Let’s Roll
One weekend in summer 2012 Concha was strolling the Coney Island boardwalk with a friend when someone tossed her a flyer promoting a roller derby double-header later that afternoon. Concha checked out the bouts, and she was hooked. Two weeks later she bought a pair of skates and entered the basic training program of the Gotham Girls Roller Derby league.
Today Concha is captain of the 2017 league champion Bombshells. After a long day of coding software, she dons helmet and pads and joins her teammates on the flat track, where they score points by lapping members of the opposing team.
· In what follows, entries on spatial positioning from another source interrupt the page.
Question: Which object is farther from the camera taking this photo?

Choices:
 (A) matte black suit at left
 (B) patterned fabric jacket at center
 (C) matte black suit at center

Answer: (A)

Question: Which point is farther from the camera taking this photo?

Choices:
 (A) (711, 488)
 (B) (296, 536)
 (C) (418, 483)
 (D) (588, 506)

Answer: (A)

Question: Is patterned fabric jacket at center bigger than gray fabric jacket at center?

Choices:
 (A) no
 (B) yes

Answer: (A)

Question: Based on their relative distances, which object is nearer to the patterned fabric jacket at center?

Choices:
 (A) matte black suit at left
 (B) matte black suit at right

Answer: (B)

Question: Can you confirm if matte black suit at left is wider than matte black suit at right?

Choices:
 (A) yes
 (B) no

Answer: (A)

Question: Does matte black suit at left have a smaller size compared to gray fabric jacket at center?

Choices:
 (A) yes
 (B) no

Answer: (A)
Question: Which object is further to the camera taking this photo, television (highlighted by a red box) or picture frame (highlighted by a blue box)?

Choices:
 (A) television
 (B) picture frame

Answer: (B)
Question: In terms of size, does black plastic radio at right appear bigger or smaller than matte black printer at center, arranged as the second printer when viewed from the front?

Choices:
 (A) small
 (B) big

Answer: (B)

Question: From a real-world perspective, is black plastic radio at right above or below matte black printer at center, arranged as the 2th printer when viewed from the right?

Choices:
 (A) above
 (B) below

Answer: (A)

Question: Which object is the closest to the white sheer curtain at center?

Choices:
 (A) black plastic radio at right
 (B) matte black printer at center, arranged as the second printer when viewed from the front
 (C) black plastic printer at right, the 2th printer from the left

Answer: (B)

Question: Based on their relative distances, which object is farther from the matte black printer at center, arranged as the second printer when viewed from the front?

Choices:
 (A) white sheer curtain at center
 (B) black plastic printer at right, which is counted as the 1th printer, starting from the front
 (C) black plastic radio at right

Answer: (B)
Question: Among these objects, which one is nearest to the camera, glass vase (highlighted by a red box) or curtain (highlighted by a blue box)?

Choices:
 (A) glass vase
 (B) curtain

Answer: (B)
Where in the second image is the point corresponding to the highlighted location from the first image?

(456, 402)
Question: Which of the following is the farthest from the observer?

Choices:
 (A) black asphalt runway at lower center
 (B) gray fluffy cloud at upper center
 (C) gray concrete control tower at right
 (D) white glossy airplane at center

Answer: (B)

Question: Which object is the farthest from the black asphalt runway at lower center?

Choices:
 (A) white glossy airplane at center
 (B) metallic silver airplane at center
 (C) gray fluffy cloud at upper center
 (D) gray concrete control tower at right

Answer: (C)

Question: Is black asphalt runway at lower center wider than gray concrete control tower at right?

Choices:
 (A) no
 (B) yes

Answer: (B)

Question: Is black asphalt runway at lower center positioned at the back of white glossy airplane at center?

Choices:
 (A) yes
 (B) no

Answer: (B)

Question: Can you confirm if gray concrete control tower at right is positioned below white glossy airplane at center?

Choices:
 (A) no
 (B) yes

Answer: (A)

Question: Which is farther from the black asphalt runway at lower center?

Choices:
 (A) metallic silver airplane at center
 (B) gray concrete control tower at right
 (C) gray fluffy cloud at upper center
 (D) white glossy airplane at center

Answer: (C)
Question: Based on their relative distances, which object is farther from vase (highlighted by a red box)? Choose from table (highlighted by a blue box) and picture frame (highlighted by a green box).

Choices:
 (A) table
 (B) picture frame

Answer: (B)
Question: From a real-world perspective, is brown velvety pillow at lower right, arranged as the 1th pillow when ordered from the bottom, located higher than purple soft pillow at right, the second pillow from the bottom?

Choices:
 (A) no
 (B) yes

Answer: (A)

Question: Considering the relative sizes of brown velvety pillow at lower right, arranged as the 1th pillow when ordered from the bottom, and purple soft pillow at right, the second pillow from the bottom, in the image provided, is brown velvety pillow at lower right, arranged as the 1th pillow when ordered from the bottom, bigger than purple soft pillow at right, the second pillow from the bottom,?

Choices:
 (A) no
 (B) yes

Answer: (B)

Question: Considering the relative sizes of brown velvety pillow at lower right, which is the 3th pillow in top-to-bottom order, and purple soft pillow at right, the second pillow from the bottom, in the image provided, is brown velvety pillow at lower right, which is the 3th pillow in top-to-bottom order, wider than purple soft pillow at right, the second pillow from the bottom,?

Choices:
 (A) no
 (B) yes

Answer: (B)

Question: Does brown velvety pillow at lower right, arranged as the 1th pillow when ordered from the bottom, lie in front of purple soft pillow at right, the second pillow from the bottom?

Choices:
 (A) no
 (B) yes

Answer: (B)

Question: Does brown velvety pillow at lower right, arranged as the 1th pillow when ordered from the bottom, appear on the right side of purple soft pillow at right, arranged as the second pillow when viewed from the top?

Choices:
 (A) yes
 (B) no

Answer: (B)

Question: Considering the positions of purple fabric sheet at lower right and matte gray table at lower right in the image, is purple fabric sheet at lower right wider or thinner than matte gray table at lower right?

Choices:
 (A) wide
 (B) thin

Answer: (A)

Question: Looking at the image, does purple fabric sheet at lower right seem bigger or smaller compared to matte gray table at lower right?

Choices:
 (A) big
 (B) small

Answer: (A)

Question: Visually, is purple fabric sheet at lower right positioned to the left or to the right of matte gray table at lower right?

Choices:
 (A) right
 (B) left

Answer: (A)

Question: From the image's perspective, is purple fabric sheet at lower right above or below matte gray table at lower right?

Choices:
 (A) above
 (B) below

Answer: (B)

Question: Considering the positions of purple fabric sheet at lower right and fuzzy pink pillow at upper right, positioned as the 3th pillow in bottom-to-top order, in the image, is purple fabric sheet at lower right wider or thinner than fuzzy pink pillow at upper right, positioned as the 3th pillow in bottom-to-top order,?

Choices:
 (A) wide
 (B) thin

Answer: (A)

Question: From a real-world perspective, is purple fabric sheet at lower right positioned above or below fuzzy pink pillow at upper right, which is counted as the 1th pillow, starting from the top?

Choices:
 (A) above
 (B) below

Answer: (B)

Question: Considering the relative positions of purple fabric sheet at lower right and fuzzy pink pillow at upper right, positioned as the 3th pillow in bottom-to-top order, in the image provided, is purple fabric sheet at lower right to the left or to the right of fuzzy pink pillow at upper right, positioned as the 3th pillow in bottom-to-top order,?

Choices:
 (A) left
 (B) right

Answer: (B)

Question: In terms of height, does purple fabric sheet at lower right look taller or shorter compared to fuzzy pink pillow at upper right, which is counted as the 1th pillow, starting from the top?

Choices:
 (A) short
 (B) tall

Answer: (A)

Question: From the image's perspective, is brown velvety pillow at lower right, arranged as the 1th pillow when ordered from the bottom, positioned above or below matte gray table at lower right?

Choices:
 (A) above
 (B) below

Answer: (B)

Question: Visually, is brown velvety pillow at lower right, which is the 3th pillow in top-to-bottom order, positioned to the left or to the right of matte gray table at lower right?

She also skates for the Gotham Girls All-Stars, who regularly compete in front of sold-out crowds around the country and finished last season as the third-ranked team in the world. “This isn’t the same roller derby people saw on TV in the past,” says Concha. “It’s not just fishnets and throwing elbows and show. It’s all very real.”
Concha, a member of the Taos Pueblo tribe, joined 20 other women from indigenous communities around the globe at the Roller Derby World Cup in Manchester, England, last February. “We had never skated together before,” says Concha, who was recruited via Facebook and stayed in touch with the team through email and video chats in the months leading up to the competition. Her team didn’t place at the world cup—it finished 27th—but her performance made headlines in a sport whose athletes are mostly white. “There’s a place for everybody within roller derby,” says Concha.